The films one saving grace is that it's beautiful to look at. Directors of Photography Shane Hurlbut and Peter Zuccarini perfectly capture the sumptuous sights and sounds of the Bahamas, with its crystal clear oceans, filled with sharks and exotic fish, transporting us under the sea with the divers as if we were there foraging with them. Also, it's surrounding shores overflowing with green grass and tall palm trees blowing majestically in the wind, bringing the tropical paradise to life in an amazing way.

Into the Blue


Presented in 2.35 anamorphic widescreen, the boys and girls over at MGM and Sony have pulled out all the stops to preserve one of Into the Blue’s redeeming features: it’s look. As I’ve already mentioned, the superb photography from the film’s two DPs is fantastic, perfectly capturing the sights and sounds of the tropical paradise. And when the film moves underwater, it’s just as brilliant. Everything from the swimming of fish and sharks, to the rainbow-like effect of coral reefs beneath the surface are gloriously transfer in mint condition on the DVD. Colours are strong and bold, with no disfiguration or grain, and the picture never suffers any hint of bleeding or alteration. There is the odd piece of edge enhancement during the underwater scenes, but these are minimal and hardly noticeable.


Sony and MGM have acquitted themselves brilliantly with the audio track too, presented in 5.1 Dolby Digital surround. All five channels are given an excellent workout, perfectly capturing the crashing waves of the North Atlantic, the sound of speedboats racing across the ocean, the birds flying over head and the reggae sound on the shore, as well as the calm nature underwater. It’s a great transfer, and gives the technical side of the DVD a great stamp of quality. Pity the movie doesn’t follow suit.

Into the Blue


First up is the commentary from director John Stockwell. Now, I’m not the biggest fan of commentaries at the best of times, but I found this one quite enjoyable throughout. Stockwell gives a comprehensive commentary, and does give some nice anecdotes particularly praising the underwater camera team, as well as talking about how much he enjoyed working with the cast and crew. It would have been interesting to hear another person’s perspective here, but Stockwell does just enough to keep your interest.  
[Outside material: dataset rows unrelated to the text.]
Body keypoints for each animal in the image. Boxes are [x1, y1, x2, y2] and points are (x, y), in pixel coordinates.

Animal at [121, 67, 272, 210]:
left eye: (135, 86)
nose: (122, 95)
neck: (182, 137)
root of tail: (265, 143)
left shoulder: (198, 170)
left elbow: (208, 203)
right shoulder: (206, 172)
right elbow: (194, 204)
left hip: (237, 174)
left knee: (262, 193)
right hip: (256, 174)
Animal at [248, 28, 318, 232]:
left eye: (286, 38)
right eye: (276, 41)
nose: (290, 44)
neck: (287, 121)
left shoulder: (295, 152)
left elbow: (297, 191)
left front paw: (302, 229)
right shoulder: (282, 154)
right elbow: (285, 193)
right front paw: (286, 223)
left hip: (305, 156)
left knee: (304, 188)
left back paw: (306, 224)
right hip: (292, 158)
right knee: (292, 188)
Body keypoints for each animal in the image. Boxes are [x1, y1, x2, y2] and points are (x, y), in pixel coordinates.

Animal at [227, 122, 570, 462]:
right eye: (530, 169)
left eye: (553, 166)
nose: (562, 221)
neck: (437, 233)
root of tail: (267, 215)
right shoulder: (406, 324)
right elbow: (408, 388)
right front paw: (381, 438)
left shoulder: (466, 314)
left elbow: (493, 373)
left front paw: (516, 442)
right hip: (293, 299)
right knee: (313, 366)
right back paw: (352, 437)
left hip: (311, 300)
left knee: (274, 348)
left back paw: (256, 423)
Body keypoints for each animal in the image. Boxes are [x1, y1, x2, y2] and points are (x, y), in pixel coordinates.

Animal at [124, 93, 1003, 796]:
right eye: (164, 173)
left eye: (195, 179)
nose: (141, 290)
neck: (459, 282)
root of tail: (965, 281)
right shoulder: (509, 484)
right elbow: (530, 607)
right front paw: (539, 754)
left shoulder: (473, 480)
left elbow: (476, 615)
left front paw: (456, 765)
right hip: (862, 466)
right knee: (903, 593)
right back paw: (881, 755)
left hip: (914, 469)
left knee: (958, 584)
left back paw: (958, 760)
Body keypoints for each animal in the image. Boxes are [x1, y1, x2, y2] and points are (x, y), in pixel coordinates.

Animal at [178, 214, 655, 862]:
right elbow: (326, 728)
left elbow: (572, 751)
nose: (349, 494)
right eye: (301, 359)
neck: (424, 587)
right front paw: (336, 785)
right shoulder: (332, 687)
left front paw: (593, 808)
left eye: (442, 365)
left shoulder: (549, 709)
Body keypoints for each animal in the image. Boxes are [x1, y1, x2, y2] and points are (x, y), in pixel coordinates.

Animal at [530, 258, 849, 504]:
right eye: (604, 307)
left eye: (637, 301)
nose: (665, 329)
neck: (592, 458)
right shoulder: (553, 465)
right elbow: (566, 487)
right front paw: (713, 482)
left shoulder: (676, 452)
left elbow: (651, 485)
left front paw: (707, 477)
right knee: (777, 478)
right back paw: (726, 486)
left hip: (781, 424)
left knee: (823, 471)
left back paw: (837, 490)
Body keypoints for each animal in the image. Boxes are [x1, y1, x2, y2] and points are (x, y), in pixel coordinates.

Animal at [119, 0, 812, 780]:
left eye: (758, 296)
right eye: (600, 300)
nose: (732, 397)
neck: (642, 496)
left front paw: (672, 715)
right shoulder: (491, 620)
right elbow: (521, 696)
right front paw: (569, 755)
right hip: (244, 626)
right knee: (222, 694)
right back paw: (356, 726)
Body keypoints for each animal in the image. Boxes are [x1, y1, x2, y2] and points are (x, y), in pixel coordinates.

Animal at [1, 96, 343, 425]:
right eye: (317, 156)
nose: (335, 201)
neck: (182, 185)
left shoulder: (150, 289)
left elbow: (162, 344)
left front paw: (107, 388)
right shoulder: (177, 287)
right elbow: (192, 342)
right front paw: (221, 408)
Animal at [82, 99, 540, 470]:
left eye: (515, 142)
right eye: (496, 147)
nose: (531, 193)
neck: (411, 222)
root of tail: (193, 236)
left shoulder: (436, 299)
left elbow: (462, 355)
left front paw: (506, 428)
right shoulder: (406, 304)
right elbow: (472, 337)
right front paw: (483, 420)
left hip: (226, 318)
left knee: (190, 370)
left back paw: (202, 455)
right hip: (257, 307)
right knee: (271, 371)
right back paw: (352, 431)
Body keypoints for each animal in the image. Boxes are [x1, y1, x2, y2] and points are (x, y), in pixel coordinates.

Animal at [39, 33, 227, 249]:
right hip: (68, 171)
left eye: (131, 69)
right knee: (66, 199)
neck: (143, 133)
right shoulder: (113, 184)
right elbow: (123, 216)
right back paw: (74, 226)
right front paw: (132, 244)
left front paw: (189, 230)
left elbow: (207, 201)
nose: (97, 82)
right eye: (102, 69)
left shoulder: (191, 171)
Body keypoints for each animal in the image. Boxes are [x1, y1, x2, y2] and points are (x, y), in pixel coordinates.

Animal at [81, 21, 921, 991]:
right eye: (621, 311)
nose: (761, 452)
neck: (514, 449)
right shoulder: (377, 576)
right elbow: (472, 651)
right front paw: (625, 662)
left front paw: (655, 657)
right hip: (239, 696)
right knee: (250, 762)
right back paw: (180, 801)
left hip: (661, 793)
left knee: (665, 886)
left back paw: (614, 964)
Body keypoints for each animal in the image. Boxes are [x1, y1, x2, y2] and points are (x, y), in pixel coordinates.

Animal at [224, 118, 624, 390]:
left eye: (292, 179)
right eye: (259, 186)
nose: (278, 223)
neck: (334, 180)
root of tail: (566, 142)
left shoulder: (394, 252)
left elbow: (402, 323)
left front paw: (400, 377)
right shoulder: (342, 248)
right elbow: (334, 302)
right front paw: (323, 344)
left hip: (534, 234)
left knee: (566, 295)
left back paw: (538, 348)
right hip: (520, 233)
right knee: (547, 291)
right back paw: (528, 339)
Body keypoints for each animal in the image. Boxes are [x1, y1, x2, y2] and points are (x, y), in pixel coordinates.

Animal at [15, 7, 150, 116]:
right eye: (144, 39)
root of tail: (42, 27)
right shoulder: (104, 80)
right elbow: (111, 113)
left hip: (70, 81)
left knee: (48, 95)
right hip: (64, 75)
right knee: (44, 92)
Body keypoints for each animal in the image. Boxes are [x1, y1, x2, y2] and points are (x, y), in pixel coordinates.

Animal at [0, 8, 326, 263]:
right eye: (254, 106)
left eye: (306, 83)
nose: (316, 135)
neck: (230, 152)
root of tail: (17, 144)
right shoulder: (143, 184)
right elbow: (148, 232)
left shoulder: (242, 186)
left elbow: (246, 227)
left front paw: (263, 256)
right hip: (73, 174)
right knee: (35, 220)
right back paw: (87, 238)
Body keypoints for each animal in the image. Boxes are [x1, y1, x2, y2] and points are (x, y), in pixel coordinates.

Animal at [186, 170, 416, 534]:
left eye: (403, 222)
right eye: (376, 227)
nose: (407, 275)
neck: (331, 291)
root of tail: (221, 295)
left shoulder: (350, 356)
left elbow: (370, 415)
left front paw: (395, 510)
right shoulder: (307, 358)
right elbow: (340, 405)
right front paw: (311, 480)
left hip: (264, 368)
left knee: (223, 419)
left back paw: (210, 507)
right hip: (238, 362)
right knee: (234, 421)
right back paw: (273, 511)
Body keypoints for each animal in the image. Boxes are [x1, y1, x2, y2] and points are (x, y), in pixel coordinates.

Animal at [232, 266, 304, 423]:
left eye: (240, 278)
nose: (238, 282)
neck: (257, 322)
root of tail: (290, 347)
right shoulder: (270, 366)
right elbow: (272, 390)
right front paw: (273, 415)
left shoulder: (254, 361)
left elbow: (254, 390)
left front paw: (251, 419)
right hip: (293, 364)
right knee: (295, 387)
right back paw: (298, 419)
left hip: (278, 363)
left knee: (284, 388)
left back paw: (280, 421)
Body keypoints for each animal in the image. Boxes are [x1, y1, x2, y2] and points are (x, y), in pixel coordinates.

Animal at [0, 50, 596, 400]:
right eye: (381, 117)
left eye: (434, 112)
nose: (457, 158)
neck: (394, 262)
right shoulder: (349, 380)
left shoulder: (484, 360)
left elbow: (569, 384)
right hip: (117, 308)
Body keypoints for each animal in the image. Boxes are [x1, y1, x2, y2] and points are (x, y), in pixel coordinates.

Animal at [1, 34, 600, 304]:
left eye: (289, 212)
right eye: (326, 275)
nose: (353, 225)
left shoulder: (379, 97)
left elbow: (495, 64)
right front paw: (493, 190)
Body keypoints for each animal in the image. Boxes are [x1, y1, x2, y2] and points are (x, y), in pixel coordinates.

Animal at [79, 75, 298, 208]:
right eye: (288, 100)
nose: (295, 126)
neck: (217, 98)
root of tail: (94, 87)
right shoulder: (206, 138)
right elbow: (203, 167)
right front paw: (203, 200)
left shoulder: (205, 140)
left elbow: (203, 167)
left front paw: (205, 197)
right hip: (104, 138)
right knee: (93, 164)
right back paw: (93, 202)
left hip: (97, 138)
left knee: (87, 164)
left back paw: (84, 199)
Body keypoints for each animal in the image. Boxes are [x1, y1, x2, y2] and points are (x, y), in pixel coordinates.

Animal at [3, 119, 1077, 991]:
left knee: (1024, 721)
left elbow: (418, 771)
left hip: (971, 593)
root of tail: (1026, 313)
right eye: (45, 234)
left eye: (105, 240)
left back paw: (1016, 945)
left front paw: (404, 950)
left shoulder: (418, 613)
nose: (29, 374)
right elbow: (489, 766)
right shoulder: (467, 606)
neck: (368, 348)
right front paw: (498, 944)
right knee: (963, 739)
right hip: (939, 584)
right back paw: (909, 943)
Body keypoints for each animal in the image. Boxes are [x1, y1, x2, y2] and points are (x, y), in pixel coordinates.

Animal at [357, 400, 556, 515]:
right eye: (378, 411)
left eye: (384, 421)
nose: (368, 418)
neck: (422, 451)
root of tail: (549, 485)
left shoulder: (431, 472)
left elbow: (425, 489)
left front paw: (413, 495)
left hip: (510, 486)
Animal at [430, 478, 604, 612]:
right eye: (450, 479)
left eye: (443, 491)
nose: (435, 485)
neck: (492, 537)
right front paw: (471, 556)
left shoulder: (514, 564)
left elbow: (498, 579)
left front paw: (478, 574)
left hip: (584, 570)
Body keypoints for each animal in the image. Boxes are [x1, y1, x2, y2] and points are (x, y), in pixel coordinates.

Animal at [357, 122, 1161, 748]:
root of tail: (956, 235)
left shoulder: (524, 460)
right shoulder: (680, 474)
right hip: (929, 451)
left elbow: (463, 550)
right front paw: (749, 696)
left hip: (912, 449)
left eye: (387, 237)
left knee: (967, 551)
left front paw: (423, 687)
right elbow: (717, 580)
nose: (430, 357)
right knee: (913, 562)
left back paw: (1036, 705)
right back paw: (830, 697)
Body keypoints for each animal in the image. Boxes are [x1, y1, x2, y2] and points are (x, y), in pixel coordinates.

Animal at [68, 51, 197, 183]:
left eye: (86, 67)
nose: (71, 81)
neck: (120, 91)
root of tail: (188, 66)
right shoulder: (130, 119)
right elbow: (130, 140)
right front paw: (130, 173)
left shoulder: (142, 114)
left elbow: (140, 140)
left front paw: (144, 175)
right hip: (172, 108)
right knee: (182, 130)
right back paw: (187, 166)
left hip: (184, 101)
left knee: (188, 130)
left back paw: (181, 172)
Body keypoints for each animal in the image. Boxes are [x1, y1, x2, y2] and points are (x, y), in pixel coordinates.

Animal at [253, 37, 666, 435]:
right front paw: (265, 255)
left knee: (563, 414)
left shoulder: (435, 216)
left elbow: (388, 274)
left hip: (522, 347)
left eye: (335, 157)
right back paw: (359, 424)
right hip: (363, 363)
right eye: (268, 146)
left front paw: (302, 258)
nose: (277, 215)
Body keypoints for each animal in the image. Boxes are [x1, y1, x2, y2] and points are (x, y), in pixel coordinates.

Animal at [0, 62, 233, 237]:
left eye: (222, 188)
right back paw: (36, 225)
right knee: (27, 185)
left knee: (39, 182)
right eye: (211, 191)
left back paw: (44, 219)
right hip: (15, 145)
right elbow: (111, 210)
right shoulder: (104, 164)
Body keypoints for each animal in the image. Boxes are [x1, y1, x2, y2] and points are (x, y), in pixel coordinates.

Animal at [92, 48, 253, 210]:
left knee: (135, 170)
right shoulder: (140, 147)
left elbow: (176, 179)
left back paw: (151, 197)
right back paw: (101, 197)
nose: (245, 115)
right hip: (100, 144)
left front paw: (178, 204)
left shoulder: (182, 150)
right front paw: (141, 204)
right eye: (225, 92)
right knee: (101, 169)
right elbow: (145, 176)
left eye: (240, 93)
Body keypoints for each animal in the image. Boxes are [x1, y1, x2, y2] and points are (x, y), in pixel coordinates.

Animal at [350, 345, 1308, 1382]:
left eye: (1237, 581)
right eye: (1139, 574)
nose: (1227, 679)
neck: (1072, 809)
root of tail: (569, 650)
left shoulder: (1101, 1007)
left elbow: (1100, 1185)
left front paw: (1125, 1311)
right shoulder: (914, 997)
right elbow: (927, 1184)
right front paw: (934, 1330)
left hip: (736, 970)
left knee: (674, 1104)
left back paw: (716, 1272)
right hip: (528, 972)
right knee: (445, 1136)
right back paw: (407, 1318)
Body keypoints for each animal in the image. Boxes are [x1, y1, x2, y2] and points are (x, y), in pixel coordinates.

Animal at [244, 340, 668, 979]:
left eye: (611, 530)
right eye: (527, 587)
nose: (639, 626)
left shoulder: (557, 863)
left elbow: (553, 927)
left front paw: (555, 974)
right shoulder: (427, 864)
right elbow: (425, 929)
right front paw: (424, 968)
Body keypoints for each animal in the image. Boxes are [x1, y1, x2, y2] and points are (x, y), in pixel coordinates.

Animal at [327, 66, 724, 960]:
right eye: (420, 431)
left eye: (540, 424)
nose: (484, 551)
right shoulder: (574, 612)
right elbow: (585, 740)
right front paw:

Ten deleted scenes follow closely, all of which last for around a minute in length, and hint more at the relationships between the four main characters, as well as Jared and Sam’s dealings with Bates. But all are contain the same stale dialogue, and sadly add nothing new or interesting to the finished film.

Next up on the disc is the usual making-of featurette. This one is your usual mix of behind the scenes tomfoolery and stories, interviews with the cast and crew and b-roll footage. Like the director’s commentary, this is pretty comprehensive and mildly enjoyable, even if it does become one of those features where everyone says how wonderful everyone was. But, I suppose you get that with most featurettes, and this one is worth a quick peek.

Screen tests are also included on the disc, focusing on Scott Caan and Tyson Beckford who plays a gangster-type in the movie. I’ve always found the acting process fascinating, and I do admire actors for the amount of work they put in and the strain it takes for them to just be considered, and these little audition snippets are well worth watching just to watch the art of acting, even if both men’s abilities are limited.

Into the Blue


While technically excellent, Into the Blue fails on the film front, providing us with yet another by the numbers Hollywood thriller, that tries to gloss over its shortcomings with beautiful scenery and perfect looking people. In the hands of another director and writer, this could have made for a passable night at the movies. Instead, it’s a pain staking two hours or so, woefully acted and boring throughout. But hey, if nothing else, the cover art is very nice indeed.